Read Also: Following PS5 price hike, Sony is going all-in on gaming shows & films
Furthermore, Sony is also investing significantly into making TV shows and films on PlayStation properties. The focus has widened beyond games in such a substantial way; Sony has 11 projects based on its IPs in the works, and nine of them are known.
PlayStation Productions TV shows and film adaptations
- Days Gone - Film
- Gravity Rush - Film
- The Last Of Us - HBO Max TV show
- Ghost of Tsushima - Film
- Twisted Metal - Peacock TV Show
- Horizon Zero Dawn - Netflix
- God of War - Prime Video
- Gran Turismo - Film
- Ghost of Tsushima - Film
While Sony is doing well now and shows no signs of being hit with significant losses in the near or even mid-term future (Sony can literally just coast on revenues generated from third-party games for many years in a row and does not have to release first-party heavy-hitters in order to make billions a year), we have to wonder how this will affect Sony in the long term.
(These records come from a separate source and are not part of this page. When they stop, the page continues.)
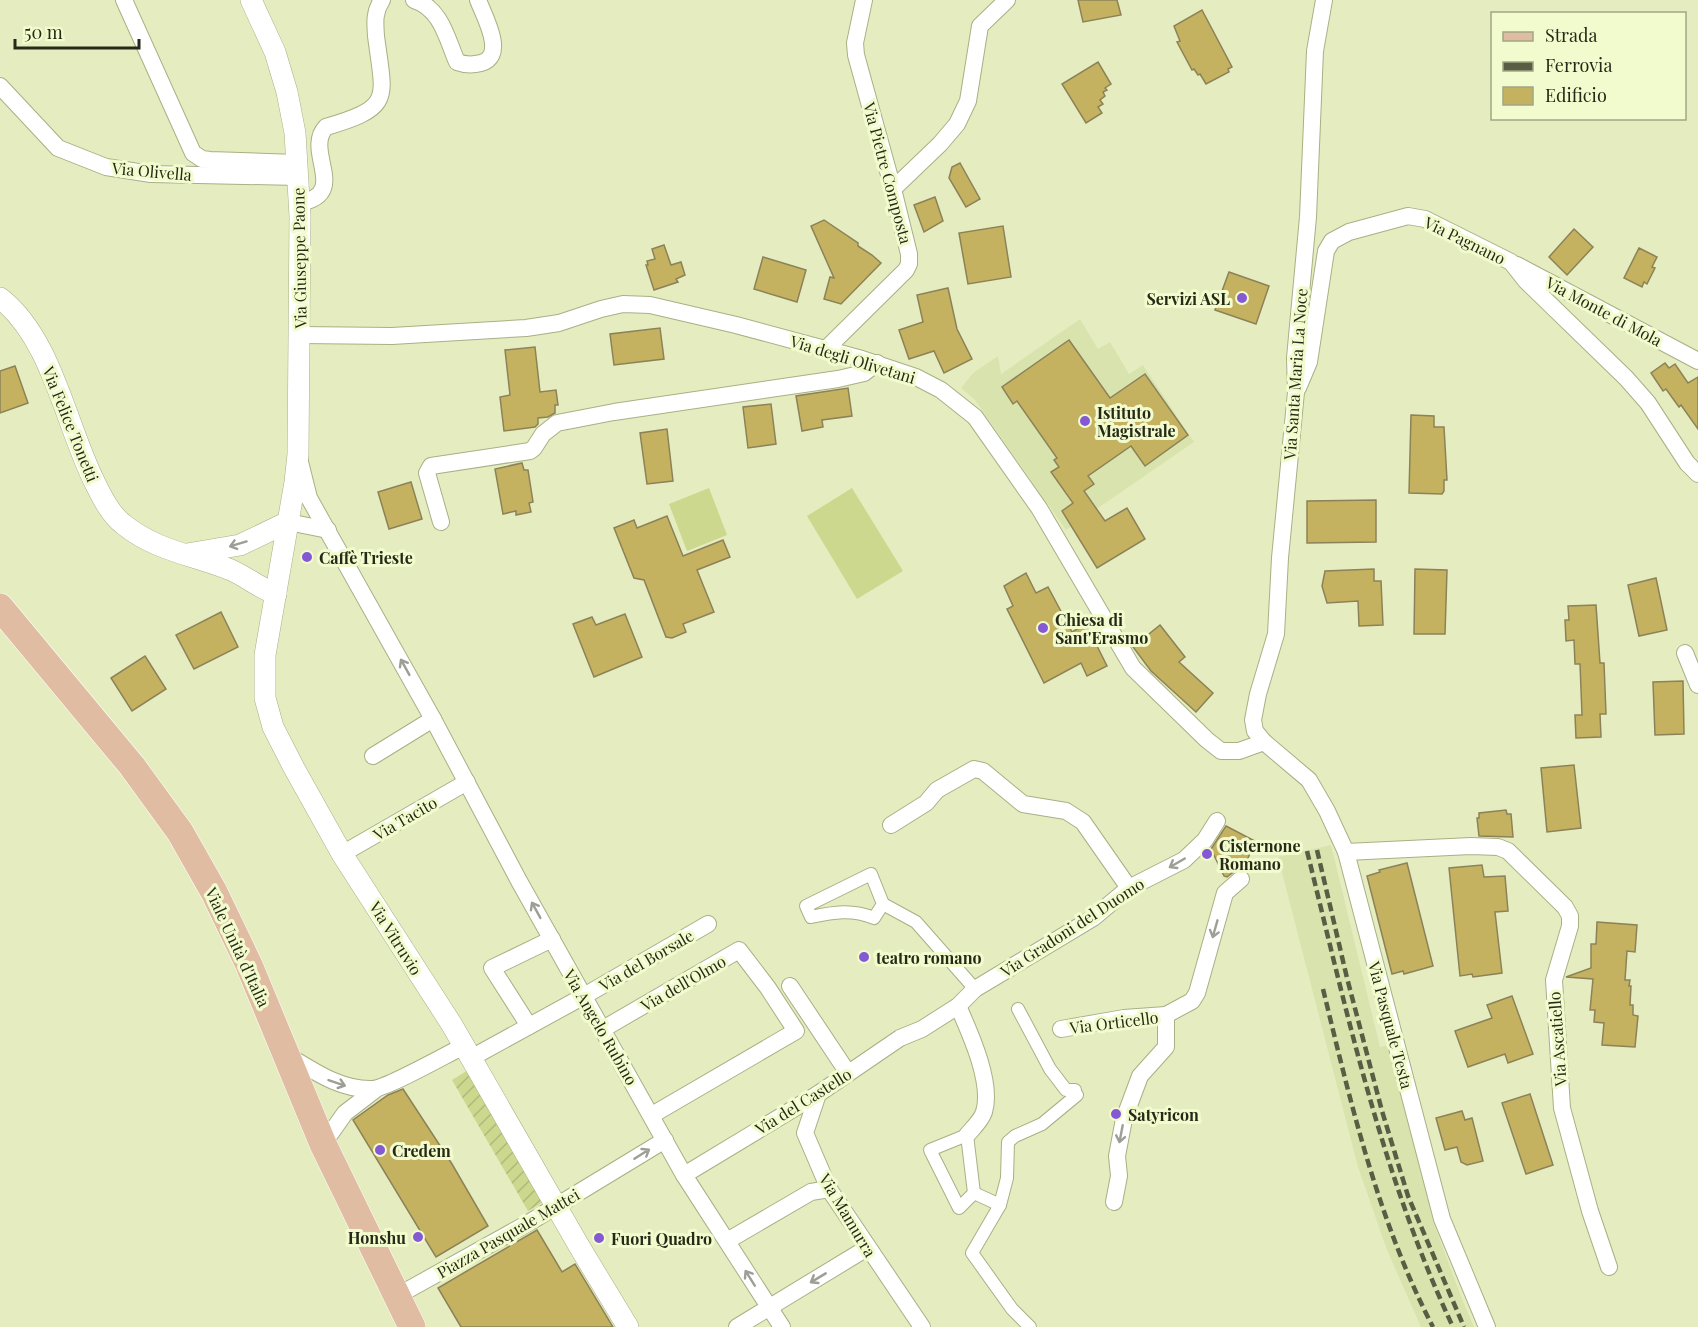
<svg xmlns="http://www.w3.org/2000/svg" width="1698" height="1327" font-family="'Playfair Display',serif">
<defs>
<pattern id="garden-furrows" width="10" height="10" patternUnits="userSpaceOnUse" patternTransform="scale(1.5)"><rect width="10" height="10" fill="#cbd88e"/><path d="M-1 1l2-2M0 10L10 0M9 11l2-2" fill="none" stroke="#aeb97a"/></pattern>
</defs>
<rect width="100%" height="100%" fill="#e5edc0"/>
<g fill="#d9e3ae">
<path d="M1080,319L1098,349L1110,342L1129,374L1143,365L1194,442L1066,530L975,400L961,388L973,373L998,356L1001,374Z"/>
<path d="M1331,845L1380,1047L1390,1045L1434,1224L1462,1299L1474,1327H1421L1387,1250L1358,1167L1278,857Z"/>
</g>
<path fill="url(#garden-furrows)" d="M468,1070L545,1201L528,1211L452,1080Z"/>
<g fill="#cbd88e">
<path d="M709,488L727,535L687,551L669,504Z"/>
<path d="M852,488L903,571L857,599L807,516Z"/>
</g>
<g fill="#c4b261" stroke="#8c8258" stroke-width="1.5">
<path d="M1078,0H1117L1121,15L1083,22Z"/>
<path d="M1202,10L1232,67L1228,69L1229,72L1206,84L1200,74L1198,75L1194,69L1192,70L1177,42L1180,41L1174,26Z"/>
<path d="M1098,62L1111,84L1105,88L1107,90L1103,92L1105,96L1100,100L1103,104L1098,107L1102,113L1086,123L1062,84Z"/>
<path d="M960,163L980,199L966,207L949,178L952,167Z"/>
<path d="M935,197L943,221L924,232L914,205Z"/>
<path d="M824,220L858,243V246L872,255L881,263L841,304L824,299L830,277L834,278L811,226Z"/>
<path d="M1003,226L1011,277L968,284L959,233Z"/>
<path d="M1574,229L1593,247L1567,275L1549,257Z"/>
<path d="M664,245L671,265L681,262L685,275L676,279L678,282L654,290L646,265H648L647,261L655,259L652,249Z"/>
<path d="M1639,248L1657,257L1652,267L1655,268L1647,284L1644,282L1642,287L1624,278Z"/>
<path d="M763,257L806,270L797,302L754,289Z"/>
<path d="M1229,272L1269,286L1256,324L1215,310Z"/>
<path d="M948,288L957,329L972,359L944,373L934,351L909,359L899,330L923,322L917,295Z"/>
<path d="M660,328L664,359L614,365L610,334Z"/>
<path d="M1069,340L1110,398L1145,374L1188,435L1145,466L1131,446L1088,476L1094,484L1084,491L1105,521L1127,508L1145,539L1097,568L1062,511L1073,503L1051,472L1059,467L1054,460L1057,458L1017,401L1013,404L1002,387Z"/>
<path d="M535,347L540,392L556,390L558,405H555V413L548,417L538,418V424L535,427L504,431L500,397L510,395L505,350Z"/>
<path d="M1665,363L1669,368L1675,364L1688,383L1698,377V429L1681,405L1679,407L1666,389L1663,391L1651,373Z"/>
<path d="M15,366L28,403L0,413V371Z"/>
<path d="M848,388L852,416L822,420L823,427L802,431L796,396Z"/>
<path d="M771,404L776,444L748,448L743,407Z"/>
<path d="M1411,415L1434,416V427H1444L1447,480H1444V491L1442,494L1409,493Z"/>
<path d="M667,429L673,481L647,484L640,433Z"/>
<path d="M522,463L524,470H528L533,502L529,503L531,512L516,515V511L503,514L495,469Z"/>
<path d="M411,482L422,519L389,529L378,492Z"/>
<path d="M1376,500V542L1307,543V501Z"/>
<path d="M667,516L683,556L723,540L730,557L697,570L714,612L683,624L686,632L672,638L666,637L644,580L634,578L614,528L634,520L637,528Z"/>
<path d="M1374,569V581H1381L1383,625L1359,626L1358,601L1327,603L1322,586L1325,571Z"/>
<path d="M1415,569L1447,570L1445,634H1414Z"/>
<path d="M1026,573L1036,593L1048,587L1072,632L1086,624L1107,666L1087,676L1081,663L1044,683L1007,609L1013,606L1004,586Z"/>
<path d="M1656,578L1667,630L1639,636L1628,585Z"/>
<path d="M1596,605L1600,663H1604L1606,714H1600L1601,737L1576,738L1575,715H1582L1580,664H1575L1574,640L1566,641L1565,620H1569L1568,606Z"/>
<path d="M221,612L238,647L194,669L176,635Z"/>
<path d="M625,614L642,657L594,677L573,624L592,617L596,625Z"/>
<path d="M1160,625L1185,657L1179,662L1213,693L1196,712L1151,671L1133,647Z"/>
<path d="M145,656L166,689L132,711L111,678Z"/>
<path d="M1683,681L1684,734L1655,735L1653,682Z"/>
<path d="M1574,765L1581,828L1547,832L1541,768Z"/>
<path d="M1506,810L1507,814H1511L1513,837L1479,836L1477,818H1479V813Z"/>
<path d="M1226,826L1255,841L1244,868L1235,871L1227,877L1224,876L1211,849Z"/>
<path d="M1407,863L1433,966L1404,974L1403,971L1392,974L1367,876L1380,872L1379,870Z"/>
<path d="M1482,865L1484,877L1505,876L1508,911L1495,912L1502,973L1473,977L1472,974L1460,976L1449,868Z"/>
<path d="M1597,922L1637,925L1635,952L1627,951L1625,980H1630L1629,986H1631L1630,1005H1633V1015L1638,1016L1635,1047L1602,1045L1604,1023L1594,1022L1595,1010H1590L1593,979L1566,977L1591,968V944H1596Z"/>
<path d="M1512,996L1533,1054L1508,1063L1505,1054L1468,1067L1455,1031L1492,1018L1487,1005Z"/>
<path d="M403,1089L452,1164L488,1226L436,1257L353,1120L388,1095Z"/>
<path d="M1530,1094L1553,1165L1526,1174L1502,1103Z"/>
<path d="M1462,1111L1465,1120L1472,1118L1483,1161L1467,1165L1461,1162L1457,1147L1445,1150L1436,1118Z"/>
<path d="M537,1230L562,1272L575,1264L613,1327H461L438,1288Z"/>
</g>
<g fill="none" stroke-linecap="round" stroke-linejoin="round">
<defs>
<g id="pedestrian">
<path d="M871,874L883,904L874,918C852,909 834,912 811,917L806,906Z"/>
<path d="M883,904L916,922L975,989"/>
<path d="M1018,1009L1050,1069L1066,1090H1075"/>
<path d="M967,1135L974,1193L959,1208L930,1150Z"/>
<path d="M974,1193L1000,1205"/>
<path d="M1030,1327L1012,1309L972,1253L1000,1205L1007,1178L1008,1142L1015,1136L1042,1124L1077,1095"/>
</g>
<g id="minor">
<path d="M124,0L193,153L202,159L210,160L297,163"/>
<path d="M414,0C441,8 447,39 457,62C465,65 473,65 481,63C507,56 484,16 478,0"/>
<path d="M1324,0L1315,51L1308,217L1295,358L1296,392L1280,558L1276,634L1258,694L1253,720L1255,731L1264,742L1309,780L1327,811L1346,852L1442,1219L1487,1327"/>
<path d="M0,86L58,148L106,167L151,174L298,177"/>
<path d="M893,189L940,144L957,124L968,101L980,26L1007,0"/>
<path d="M299,203C351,194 303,151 326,127C394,107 384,99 376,36C375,22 374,12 382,0"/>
<path d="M1517,265L1698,361"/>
<path d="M300,335L392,336L526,328L559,323L601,309L623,304L650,305L736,325L862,359L916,377L941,390L975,417L1039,508L1133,668L1207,740L1221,751H1239L1264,742"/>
<path d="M825,350L906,270L909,264V254L893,189L856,55L855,43L864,0"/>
<path d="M1298,388L1309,362L1326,251L1332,241L1349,232L1408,216L1425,219L1511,262L1526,281L1626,378L1648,403L1687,463L1698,474"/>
<path d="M300,462L309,498L433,719L519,881L684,1175L782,1327"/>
<path d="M288,522L328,530"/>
<path d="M441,522L427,473L431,466L530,451L534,448L543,434L557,423L614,412L838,379L864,373L877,363"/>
<path d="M1685,653L1698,685"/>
<path d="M373,756L433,719"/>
<path d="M891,825L926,803L937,790L974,769L983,771L1023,804L1066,811L1083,822L1129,888"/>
<path d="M1346,852L1471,846L1498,847L1508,851L1565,907L1570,916V926L1554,980L1562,1108L1590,1211L1609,1267"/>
<path d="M342,854L467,782"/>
<path d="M790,986L848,1073"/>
<path d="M958,1006C970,1033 993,1083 984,1112C981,1121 973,1128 967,1135"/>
<path d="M529,1026L492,968L552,939"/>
<path d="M603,1029L739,950L768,988L796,1031L652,1115"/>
<path d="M1061,1029L1124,1018L1166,1015"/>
<path d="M287,1055C314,1071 340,1090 372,1089C386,1089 447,1054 464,1046"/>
<path d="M471,1058L584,996L708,924"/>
<path d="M818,1094L805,1133L829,1189L922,1327"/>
<path d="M323,1144L345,1113L375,1090"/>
<path d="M684,1175L818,1094L900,1038L922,1029L958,1006L975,989L1093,918L1129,888L1184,860L1205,840L1217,821"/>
<path d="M1114,1202L1119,1176L1117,1156L1124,1119L1140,1076L1166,1047V1015L1192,1001L1197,993L1225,893L1241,879"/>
<path d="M727,1241L811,1192L829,1189"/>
<path d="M397,1296L530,1222L665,1140"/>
<path d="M737,1327L867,1248"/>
</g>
<g id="tertiary">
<path d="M251,0L275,52L287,92L295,133L300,216L298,454L295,482L265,655V698L273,727L294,768L342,854L452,1025L579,1246L628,1327"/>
<path d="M0,298C52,338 66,426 95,483C102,497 110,514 123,524C156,551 194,555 231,570C247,577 259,588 276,594"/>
<path d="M187,554L240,545L288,522"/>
</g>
<path id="primary" d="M0,607L132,766L180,832L214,892L249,965L323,1144L412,1327"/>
</defs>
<use href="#pedestrian" stroke="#a8b084" stroke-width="14"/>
<use href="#minor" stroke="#a8b084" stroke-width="18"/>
<use href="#tertiary" stroke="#a8b084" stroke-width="22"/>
<use href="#primary" stroke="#fff" stroke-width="28"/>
<use href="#pedestrian" stroke="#fff" stroke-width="12"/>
<use href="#minor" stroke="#fff" stroke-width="16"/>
<use href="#tertiary" stroke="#fff" stroke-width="21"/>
<use href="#primary" stroke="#e0bca3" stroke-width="27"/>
<g stroke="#585d43" stroke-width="4.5" stroke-dasharray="9 4.5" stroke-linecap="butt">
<path d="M1317,850L1347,978L1382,1111L1408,1196L1464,1327"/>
<path d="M1307,851C1347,1013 1382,1176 1453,1327"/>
<path d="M1323,989C1351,1104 1378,1221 1433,1327"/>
</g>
</g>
<defs><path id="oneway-shaft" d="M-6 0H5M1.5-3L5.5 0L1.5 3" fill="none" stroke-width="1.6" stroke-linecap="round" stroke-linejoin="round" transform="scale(1.5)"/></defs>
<g stroke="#9d9f97">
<use href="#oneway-shaft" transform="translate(238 544) rotate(163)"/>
<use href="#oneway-shaft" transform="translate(405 667) rotate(-119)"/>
<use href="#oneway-shaft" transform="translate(1177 863) rotate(150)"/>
<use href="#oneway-shaft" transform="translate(536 910) rotate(-119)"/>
<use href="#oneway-shaft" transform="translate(1215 929) rotate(106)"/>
<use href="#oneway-shaft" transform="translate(337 1083) rotate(19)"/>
<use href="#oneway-shaft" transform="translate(1121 1134) rotate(101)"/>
<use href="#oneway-shaft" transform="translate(642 1154) rotate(-32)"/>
<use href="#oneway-shaft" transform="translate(750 1278) rotate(-122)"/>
<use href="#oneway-shaft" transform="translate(818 1278) rotate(149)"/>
</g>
<g fill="#8459d3" stroke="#f2fbcd" stroke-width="2">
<circle cx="1242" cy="298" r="6"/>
<circle cx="1085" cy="421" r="6"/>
<circle cx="307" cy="557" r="6"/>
<circle cx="1043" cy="628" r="6"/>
<circle cx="1207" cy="854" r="6"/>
<circle cx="864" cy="957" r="6"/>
<circle cx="1116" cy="1114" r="6"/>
<circle cx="380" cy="1150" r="6"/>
<circle cx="418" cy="1237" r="6"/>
<circle cx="599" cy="1238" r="6"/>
</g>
<g text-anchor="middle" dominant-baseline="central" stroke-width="6" stroke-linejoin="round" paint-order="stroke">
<g font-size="16" fill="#262917" stroke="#f2fbcd">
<text transform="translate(152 171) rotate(5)">Via Olivella</text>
<text transform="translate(888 173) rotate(75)">Via Pietre Composta</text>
<text transform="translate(1465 240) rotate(26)">Via Pagnano</text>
<text transform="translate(299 258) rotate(-91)">Via Giuseppe Paone</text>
<text transform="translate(1604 311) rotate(28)">Via Monte di Mola</text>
<text transform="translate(853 359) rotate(17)">Via degli Olivetani</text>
<text transform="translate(1295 374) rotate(-86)">Via Santa Maria La Noce</text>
<text transform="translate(71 424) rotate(68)">Via Felice Tonetti</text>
<text transform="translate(405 818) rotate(-30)">Via Tacito</text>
<text transform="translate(1072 927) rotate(-33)">Via Gradoni del Duomo</text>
<text transform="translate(396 938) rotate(58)">Via Vitruvio</text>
<text transform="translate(238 947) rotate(65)">Viale Unità d'Italia</text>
<text transform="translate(646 960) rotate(-30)">Via del Borsale</text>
<text transform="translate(683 983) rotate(-30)">Via dell'Olmo</text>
<text transform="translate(1114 1022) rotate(-7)">Via Orticello</text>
<text transform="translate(1391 1025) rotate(75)">Via Pasquale Testa</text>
<text transform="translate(601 1027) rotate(60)">Via Angelo Rubino</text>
<text transform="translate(1557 1039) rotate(-94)">Via Ascatiello</text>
<text transform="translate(803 1101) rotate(-32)">Via del Castello</text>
<text transform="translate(848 1215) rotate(59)">Via Mamurra</text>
<text transform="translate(508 1233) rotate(-30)">Piazza Pasquale Mattei</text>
</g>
<g font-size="16" font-weight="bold" fill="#262917" stroke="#f2fbcd" text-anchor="start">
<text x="1230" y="298" text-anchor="end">Servizi ASL</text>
<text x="1097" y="412">Istituto<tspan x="1097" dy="18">Magistrale</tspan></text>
<text x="319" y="557">Caffè Trieste</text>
<text x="1055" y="619">Chiesa di<tspan x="1055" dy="18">Sant'Erasmo</tspan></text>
<text x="1219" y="845">Cisternone<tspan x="1219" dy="18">Romano</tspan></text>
<text x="876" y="957">teatro romano</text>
<text x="1128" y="1114">Satyricon</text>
<text x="392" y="1150">Credem</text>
<text x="406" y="1237" text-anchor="end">Honshu</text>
<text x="611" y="1238">Fuori Quadro</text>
</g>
</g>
<rect x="1491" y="12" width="195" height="108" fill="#f2fbcd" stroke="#a0a784" stroke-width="1.5"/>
<rect x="1503" y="32" width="30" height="9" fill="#e0bca3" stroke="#a0a784" stroke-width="1.5"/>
<text x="1545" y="42" font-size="18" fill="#262917">Strada</text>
<rect x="1503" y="62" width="30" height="9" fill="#585d43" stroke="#a0a784" stroke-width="1.5"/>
<text x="1545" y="72" font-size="18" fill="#262917">Ferrovia</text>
<rect x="1503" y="87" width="30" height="18" fill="#c4b261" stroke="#a0a784" stroke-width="1.5"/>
<text x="1545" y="102" font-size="18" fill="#262917">Edificio</text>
<path d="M15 39v9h124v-9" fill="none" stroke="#262917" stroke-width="3"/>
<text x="24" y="39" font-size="18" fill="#262917" stroke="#f2fbcd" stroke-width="4.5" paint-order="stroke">50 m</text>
</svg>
Will the company be able to juggle all of these spinning plates while taking the big risks of live and mobile games?
Only time will tell. But for now, Sony remains at the top of the games platform market with a mighty billion-dollar digital empire. The only issue is for that empire to expand they will need to ship more PlayStation 5's, which are the only guaranteed platform for revenue earnings over time.